* **ABOUT THIS EXERCISE**:
Only one stretch of the listing below is wanted. Begin at the line that has "fotografietalent, merk ik", stop after the line that has "bepaalde shoot vraagt, zal", and repeat every line in between exactly.

* **DATASET RECORDS**:

· · · · ·

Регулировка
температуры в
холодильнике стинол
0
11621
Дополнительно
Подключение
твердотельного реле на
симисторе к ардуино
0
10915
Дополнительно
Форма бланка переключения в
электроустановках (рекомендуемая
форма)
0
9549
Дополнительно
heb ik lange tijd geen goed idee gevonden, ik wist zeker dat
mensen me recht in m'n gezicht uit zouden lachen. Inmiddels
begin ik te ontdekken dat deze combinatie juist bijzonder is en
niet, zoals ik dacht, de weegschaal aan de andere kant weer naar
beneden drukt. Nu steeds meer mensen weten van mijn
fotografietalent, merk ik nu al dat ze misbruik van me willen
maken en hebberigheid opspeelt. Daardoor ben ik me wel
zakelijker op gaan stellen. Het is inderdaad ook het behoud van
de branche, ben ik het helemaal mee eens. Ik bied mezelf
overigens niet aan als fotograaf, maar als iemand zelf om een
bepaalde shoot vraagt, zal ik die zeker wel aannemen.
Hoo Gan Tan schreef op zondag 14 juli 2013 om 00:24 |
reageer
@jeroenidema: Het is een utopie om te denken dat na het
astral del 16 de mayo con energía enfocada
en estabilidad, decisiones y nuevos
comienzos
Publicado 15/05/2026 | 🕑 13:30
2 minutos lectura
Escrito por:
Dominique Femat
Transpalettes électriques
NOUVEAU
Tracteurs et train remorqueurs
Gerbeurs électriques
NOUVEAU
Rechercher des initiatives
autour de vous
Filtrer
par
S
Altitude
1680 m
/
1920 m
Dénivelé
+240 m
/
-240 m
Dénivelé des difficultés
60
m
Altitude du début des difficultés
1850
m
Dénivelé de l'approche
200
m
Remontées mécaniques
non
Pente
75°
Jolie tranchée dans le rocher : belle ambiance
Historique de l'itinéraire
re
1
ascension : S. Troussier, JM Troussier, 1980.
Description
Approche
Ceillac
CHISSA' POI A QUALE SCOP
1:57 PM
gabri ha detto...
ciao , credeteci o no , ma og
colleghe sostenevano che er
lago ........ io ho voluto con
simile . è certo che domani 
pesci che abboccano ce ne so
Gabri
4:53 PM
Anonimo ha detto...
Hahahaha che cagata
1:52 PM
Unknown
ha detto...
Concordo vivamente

· · · · ·

* **TASK RESPONSE**:
fotografietalent, merk ik nu al dat ze misbruik van me willen
maken en hebberigheid opspeelt. Daardoor ben ik me wel
zakelijker op gaan stellen. Het is inderdaad ook het behoud van
de branche, ben ik het helemaal mee eens. Ik bied mezelf
overigens niet aan als fotograaf, maar als iemand zelf om een
bepaalde shoot vraagt, zal ik die zeker wel aannemen.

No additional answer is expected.